I can honestly say this run would not have been possible (for me) without my wife Mary. I was running early that morning and had time to get up to the expired dry goods and produce store put-in to arrange for creek access and check the level. All was in order. I got back to the Short take-out whereupon I discovered to my horror that I had left my gear bag in the garage. I hastily made a call home and caught Mary on her way out the door to church. “Eh, could you do me a favor?” She made it to the put-in in 1 hour flat. I owe her big.

We put on and immediately scouted and ran a shallow 10’ slide. We had to scrape to avoid a tree. A series of sometimes tight class III rapids with one or two logs were next. This was class III at the high end of the scale, sweet stuff, steeper than the above creeks. We came to the big 40’ multi-slide falls. It impressed. Barry summed it up as usual: “It’s probably lean back and smile for the camera, but you are one wrong move away from plastic surgery”. We needed Fred along but he was out nature walking with his girlfriend!! We walked.
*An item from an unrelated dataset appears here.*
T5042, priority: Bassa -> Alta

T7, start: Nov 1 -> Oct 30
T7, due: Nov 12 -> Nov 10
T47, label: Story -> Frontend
After some bouncy stuff which had seen the saw, we came to a twisting 10-15’ shallow slide terminating in a big pillow. No problem. Just after was the meatiest rapid other than the big falls, a 20’ multi-drop with a lovely log and undercut on the side. You might call it a IVE. We considered the risks and walked. Quite runnable with no wrong moves but the penalties said “Hello!”.

From there on to the lake was good, unclean fun. The rapids were all class III but the whole run edged up to IV. Frequent log scout/walks rendered Caseys intractable sprayskirt ordeal-inducing. No shear drops but many a tight move. Serious fun. This must be run again but first needs a summer or fall chainsaw excursion down its entire length.